Task description: Copy all lines holding the word "Estados" from the entries.
[Opening Data shown section]
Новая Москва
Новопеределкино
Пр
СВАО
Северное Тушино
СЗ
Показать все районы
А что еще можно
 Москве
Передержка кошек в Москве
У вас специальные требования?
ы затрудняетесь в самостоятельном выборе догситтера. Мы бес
[Closing Data shown section]
[Opening Data shown section]
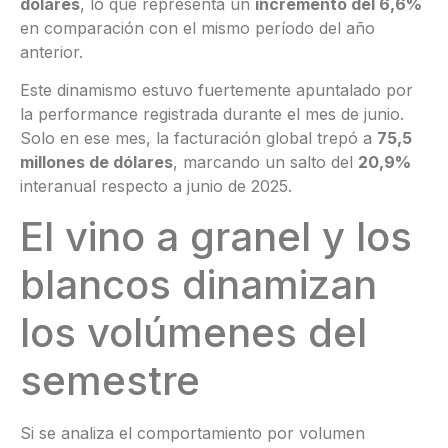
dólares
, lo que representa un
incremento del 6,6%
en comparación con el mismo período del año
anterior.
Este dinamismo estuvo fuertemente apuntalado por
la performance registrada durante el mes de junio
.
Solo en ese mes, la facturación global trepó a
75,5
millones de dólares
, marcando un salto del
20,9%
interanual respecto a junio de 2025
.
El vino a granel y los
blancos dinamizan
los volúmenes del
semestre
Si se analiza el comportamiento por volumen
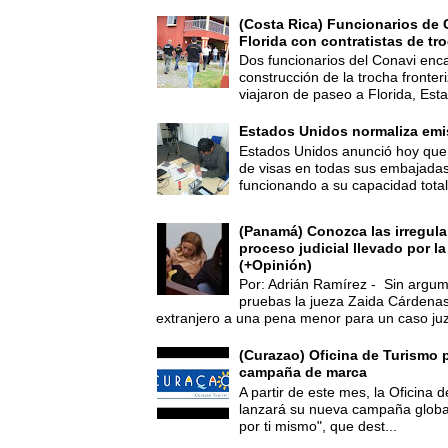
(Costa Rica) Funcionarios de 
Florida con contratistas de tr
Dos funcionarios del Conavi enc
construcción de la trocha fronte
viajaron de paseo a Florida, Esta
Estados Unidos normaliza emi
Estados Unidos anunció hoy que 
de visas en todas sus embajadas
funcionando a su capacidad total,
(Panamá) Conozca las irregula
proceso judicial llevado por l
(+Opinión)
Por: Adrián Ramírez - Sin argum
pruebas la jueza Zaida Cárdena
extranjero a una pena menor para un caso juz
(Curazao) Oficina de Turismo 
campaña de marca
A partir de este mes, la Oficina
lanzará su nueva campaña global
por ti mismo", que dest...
[Closing Data shown section]
Result of the exercise:
Estados Unidos normaliza emi
Estados Unidos anunció hoy que 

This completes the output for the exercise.